The messages became so widespread over 48 hours that the White House’s National Security Council issued an announcement via Twitterthat they were “FAKE.”They then report, “[t]he amplification techniques are alarming to officials because the disinformation showed up as texts on many Americans’ cellphones, a tactic that several of the officials said they had not seen before.” Several intelligence agencies have since increased their surveillance to analyze new platforms used by China to spread conspiracy theories and divisive rhetoric.
Officials interviewed for the report told the Times that the operatives did not create their own messages, as much as they amplified existing messages. While they utilized social media apps to make messages go viral, they also used encrypted options:
The officials say the Chinese agents also appear to be using texts and encrypted messaging apps as part of their campaigns. It is much harder for researchers and law enforcement officers to track disinformation spread through text messages and encrypted apps than on social media platforms.
Importantly, this campaign appears to go to upper levels of the CCP:
American intelligence officers are also examining whether spies in China’s diplomatic missions in the United States helped spread the fake lockdown messages, a senior American official said. American agencies have recently increased their scrutiny of Chinese diplomats and employees of state-run media organizations. In September, the State Department secretly expelled two employees of the Chinese Embassy in Washington suspected of spying.
Of course, the Times being what it is, they couldn’t help but to present information helpful to the enemy interspersed throughout the article. It takes quite a bit of discipline to filter this information out when reading these types of reports. With cooperation from Media Matters for America, they offered up several bits of analysis sympathetic to the ChiComs in their fight to contain the damage from the Wuhan virus:
Other rival powers might have been involved in the dissemination, too. And Americans with prominent online or news media platforms unknowingly helped amplify the messages. Misinformation has proliferated during the pandemic — in recent weeks, some pro-Trump news outlets have promoted anti-American conspiracy theories, including one that suggests the virus was created in a laboratory in the United States.
American officials said China, borrowing from Russia’s strategies, has been trying to widen political divisions in the United States. As public dissent simmers over lockdown policies in several states, officials worry it will be easy for China and Russia to amplify the partisan disagreements.
“It is part of the playbook of spreading division,” said Senator Angus King, independent of Maine, adding that private individuals have identified some social media bots that helped promote the recent lockdown protests that some fringe conservative groups have nurtured.
Certainly the Russian and Chinese infiltrations into American media and social media have social upheaval and division as their goal. Then again, tying pro-liberty and pro-economy protests to the CCP strains credulity, even for the New York Times.

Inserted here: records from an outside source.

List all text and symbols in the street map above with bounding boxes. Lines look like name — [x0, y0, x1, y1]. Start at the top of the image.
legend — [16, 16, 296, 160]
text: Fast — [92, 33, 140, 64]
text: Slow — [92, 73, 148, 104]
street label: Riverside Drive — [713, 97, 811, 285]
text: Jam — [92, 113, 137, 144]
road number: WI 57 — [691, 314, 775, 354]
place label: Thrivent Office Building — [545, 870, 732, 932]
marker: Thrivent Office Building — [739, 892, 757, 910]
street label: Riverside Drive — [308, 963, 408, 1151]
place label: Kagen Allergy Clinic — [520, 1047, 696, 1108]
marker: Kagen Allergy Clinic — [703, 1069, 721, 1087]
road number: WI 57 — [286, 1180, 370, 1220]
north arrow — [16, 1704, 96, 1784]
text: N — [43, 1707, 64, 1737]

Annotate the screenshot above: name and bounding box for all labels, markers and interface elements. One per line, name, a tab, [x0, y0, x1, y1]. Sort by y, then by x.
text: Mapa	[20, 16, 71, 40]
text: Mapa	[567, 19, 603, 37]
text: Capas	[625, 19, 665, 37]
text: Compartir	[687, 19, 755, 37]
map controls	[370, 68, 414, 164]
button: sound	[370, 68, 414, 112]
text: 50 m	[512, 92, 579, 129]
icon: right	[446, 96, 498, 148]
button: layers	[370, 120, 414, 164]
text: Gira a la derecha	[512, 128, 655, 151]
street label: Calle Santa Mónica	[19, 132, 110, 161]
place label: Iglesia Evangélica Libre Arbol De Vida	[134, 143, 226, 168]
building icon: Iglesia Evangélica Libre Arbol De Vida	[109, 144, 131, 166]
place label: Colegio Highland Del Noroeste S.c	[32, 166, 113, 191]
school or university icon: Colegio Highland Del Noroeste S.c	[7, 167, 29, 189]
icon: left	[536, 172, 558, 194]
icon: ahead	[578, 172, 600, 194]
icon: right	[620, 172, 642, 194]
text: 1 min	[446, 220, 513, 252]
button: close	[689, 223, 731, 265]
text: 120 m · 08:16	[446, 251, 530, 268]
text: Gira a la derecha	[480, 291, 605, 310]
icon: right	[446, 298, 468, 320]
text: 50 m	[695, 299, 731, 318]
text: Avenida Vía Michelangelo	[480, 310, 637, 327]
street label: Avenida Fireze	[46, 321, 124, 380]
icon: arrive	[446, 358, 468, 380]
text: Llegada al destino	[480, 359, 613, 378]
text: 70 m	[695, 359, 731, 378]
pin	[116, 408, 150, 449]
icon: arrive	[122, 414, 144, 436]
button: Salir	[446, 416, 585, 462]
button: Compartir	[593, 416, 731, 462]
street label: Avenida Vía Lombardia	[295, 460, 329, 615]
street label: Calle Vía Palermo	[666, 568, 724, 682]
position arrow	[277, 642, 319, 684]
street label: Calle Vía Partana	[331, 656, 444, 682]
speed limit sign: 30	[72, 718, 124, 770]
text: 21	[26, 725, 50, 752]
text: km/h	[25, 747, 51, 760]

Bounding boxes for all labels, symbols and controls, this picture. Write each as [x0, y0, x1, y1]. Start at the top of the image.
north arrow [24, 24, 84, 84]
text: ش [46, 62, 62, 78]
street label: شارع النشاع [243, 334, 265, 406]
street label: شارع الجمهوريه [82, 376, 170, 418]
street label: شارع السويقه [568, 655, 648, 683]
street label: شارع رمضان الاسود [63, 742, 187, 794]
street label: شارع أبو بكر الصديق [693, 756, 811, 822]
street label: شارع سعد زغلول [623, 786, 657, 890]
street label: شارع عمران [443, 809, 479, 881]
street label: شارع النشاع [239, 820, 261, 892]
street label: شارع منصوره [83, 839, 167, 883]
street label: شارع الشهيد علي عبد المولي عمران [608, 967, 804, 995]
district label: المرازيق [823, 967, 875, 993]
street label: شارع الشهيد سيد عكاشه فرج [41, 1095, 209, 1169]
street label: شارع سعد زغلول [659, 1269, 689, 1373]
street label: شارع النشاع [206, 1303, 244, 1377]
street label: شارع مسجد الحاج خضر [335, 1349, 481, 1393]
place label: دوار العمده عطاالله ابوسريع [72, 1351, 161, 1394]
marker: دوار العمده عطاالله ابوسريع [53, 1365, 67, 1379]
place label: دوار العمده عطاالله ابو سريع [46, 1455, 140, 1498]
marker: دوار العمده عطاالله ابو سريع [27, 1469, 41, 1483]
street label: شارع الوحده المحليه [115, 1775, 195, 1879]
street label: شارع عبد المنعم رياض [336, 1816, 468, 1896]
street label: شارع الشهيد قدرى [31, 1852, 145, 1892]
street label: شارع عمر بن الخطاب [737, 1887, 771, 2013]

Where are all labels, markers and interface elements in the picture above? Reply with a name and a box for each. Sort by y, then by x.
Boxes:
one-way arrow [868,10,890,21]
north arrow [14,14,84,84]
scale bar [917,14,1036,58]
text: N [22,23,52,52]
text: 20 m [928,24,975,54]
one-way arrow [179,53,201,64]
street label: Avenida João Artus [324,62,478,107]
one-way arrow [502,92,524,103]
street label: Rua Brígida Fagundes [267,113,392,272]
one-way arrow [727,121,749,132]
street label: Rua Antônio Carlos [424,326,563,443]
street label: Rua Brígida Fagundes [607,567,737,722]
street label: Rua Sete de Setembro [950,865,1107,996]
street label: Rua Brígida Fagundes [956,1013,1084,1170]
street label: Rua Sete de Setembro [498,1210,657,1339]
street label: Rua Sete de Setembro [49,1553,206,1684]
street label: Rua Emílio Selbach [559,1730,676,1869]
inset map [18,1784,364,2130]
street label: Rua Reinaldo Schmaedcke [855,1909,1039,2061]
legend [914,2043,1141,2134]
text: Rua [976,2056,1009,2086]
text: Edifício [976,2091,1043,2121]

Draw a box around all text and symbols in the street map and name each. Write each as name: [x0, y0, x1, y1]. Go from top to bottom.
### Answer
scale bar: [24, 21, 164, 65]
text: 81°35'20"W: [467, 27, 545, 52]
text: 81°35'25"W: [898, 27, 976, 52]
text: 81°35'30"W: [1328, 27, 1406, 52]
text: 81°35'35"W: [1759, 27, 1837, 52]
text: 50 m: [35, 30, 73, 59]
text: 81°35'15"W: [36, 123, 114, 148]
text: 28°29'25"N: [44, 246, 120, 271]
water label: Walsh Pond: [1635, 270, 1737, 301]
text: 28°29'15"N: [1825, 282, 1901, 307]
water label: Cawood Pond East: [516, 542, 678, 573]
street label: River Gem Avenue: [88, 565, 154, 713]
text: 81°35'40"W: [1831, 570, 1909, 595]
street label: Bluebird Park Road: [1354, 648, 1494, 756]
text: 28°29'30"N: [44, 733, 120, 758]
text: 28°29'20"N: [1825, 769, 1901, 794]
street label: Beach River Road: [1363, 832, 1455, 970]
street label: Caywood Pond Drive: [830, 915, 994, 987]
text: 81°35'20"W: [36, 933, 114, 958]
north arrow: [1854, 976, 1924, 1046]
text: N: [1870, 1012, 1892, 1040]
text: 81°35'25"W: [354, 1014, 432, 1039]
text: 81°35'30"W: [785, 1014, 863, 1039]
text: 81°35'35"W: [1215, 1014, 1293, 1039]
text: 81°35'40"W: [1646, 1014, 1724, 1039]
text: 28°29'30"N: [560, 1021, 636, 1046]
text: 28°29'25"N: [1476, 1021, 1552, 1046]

Russia got Trump elected, and now they’re making Americans protest the overreach of tin pot governors exploiting a crisis? Never change, NYT.
Before re-engaging in Trump-bashing, the report briefly returns to facts of the Chinese disinformation campaign:
The propaganda efforts go beyond text messages and social media posts directed at Americans. In China, top officials have issued directives to agencies to engage in a global disinformation campaign around the virus, the American officials said.
Some American intelligence officers are especially concerned about disinformation aimed at Europeans that pro-China actors appear to have helped spread. The messages stress the idea of disunity among European nations during the crisis and praise China’s “donation diplomacy,” American officials said. Left unmentioned are reports of Chinese companies delivering shoddy equipment and European leaders expressing skepticism over China’s handling of its outbreak.
The entire report is worth a read, but note well that the NYT takes great pains to paint China / CCP and America as equal superpowers engaged in a propaganda war. The clear conclusion they wish to elicit from the reader is that the nations are on equal moral footing and are fighting over global dominance, while de-emphasizing the moral deficits of the communists who unleashed the virus on the world.
The CCP has fully engaged in an all-out effort to destabilize the United States, utilizing operatives and sympathetic media and political targets embedded in American society. The more aware we become of their efforts to undermine our nation, the more urgent it becomes to defend ourselves. We should recognize the new Cold War underway against a communist threat, similar to the threat of the USSR that we defeated a generation ago.